╭──

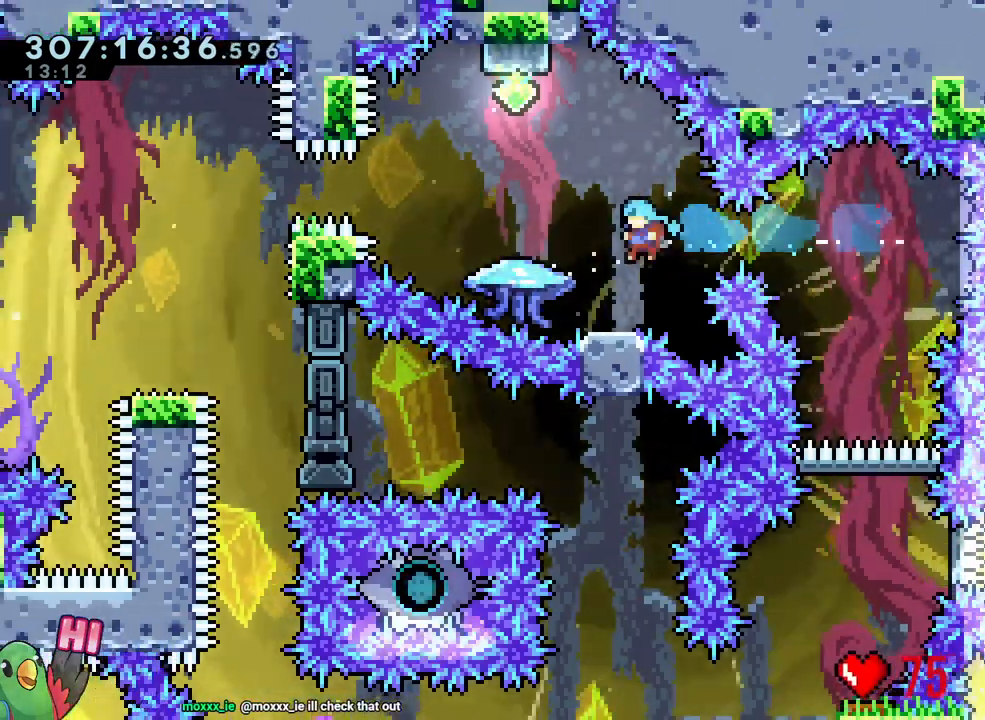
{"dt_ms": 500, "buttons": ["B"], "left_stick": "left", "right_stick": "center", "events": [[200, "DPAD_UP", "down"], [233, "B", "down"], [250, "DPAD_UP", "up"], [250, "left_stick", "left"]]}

╰──
╭──

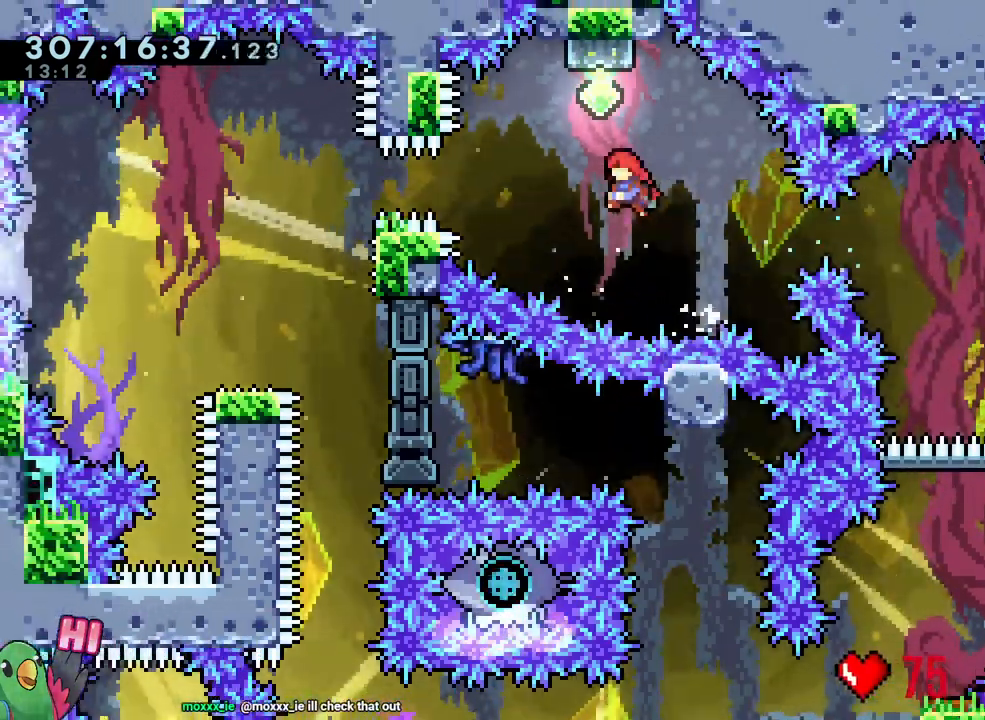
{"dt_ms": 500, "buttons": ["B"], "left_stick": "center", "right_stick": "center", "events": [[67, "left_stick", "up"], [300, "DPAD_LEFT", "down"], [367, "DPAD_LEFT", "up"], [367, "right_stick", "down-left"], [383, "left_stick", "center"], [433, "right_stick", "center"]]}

╰──
╭──

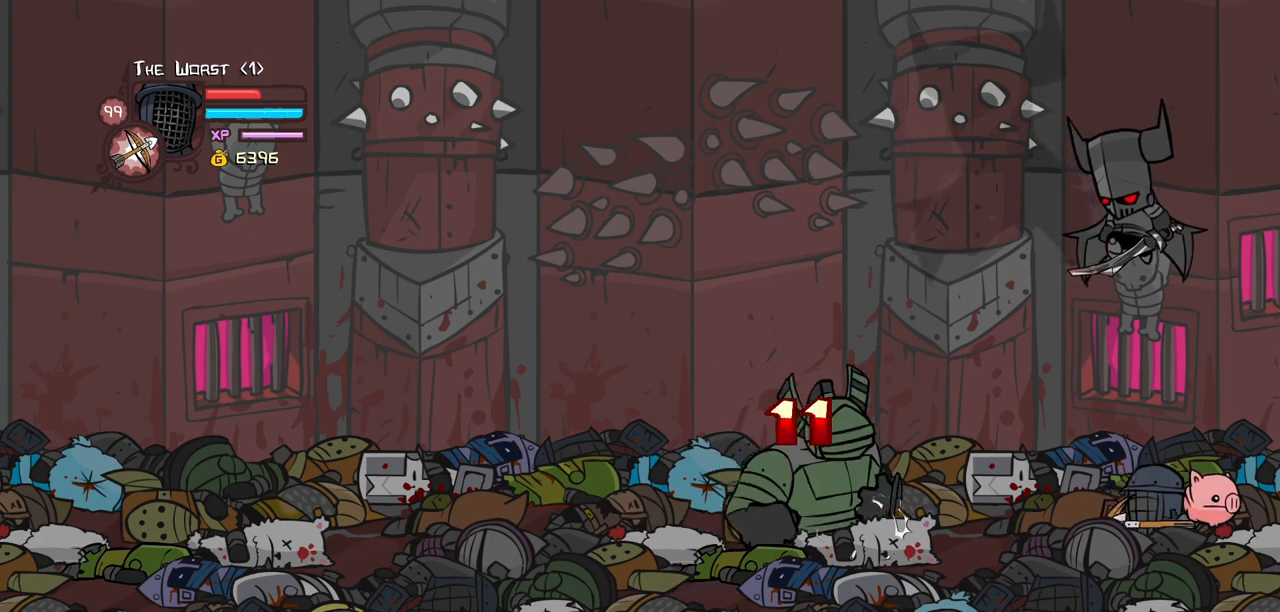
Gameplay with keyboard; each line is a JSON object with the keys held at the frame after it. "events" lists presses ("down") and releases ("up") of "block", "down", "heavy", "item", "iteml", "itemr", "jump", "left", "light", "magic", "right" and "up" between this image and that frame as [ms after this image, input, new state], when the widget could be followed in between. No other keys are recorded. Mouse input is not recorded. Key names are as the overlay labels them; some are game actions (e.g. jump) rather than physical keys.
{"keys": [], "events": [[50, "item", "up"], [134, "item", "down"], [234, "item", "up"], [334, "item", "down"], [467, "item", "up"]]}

╰──

§ INSTRUCTIONS FOR THE TASK: Every line in the entries above that mentions the word "left" must be shown.

§ EXERCISE RESULT:
{"dt_ms": 500, "buttons": ["B"], "left_stick": "left", "right_stick": "center", "events": [[200, "DPAD_UP", "down"], [233, "B", "down"], [250, "DPAD_UP", "up"], [250, "left_stick", "left"]]}
{"dt_ms": 500, "buttons": ["B"], "left_stick": "center", "right_stick": "center", "events": [[67, "left_stick", "up"], [300, "DPAD_LEFT", "down"], [367, "DPAD_LEFT", "up"], [367, "right_stick", "down-left"], [383, "left_stick", "center"], [433, "right_stick", "center"]]}
Gameplay with keyboard; each line is a JSON object with the keys held at the frame after it. "events" lists presses ("down") and releases ("up") of "block", "down", "heavy", "item", "iteml", "itemr", "jump", "left", "light", "magic", "right" and "up" between this image and that frame as [ms after this image, input, new state], when the widget could be followed in between. No other keys are recorded. Mouse input is not recorded. Key names are as the overlay labels them; some are game actions (e.g. jump) rather than physical keys.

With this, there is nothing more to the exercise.